Dr. Oh, in his plenary discussion, had suggested that the amount of time that patients spent off of hormone therapy on the intermittent arm was approximately one-third, and that testosterone recovery often takes months. The quality-of-life data presented by Moinpour et al in the poster discussion session at this meeting suggested modest improvements in sexual function, libido, and emotional functioning in the intermittent arm.1
Lawrence H. Einhorn, MD, Lance Armstrong Foundation Distinguished Professor of Medicine at Indiana University School of Medicine, Indianapolis, called it a “scare tactic” to say that patients with minimal risk will have decreased survival on intermittent therapy. “It would be a mistake to use data from an unplanned subset analysis to guide treatment decisions. Minimal-risk disease is an artificial designation. It makes no biological sense and doesn’t advance the discussion,” he said.

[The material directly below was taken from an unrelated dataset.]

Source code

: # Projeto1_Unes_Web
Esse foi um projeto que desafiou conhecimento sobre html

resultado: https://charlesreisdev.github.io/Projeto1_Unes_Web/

“With any treatment in any cancer, there are harms and benefits. You have to ask yourself whether there may be a minimal benefit with continuous androgen deprivation, but it might be a quality-of-life issue for patients who will want to go off hormonal therapy until the PSA is rising,” Dr. Einhorn added.
Dr. Oh said the discussion about this study will continue. He acknowledged that the findings concerning extensive vs minimal disease may or may not be real. “The basic issue is whether we have enough consensus to say a treatment is standard of care,” he added. “I would submit that this study established continuous androgen deprivation as standard of care, and future studies with newer agents, such as abiraterone and MDV3100, should build on that.” ■
Disclosure: Drs. Tannock and Einhorn reported no potential conflicts of interest.
1. Moinpour C, Berry DL, Ely B, et al: Preliminary quality-of-life outcomes for SWOG-9346: Intermittent androgen deprivation in patients with hormone-sensitive metastatic prostate cancer (HSM1PC)—phase III. 2012 ASCO Annual Meeting. Abstract 4571. Presented June 4, 2012.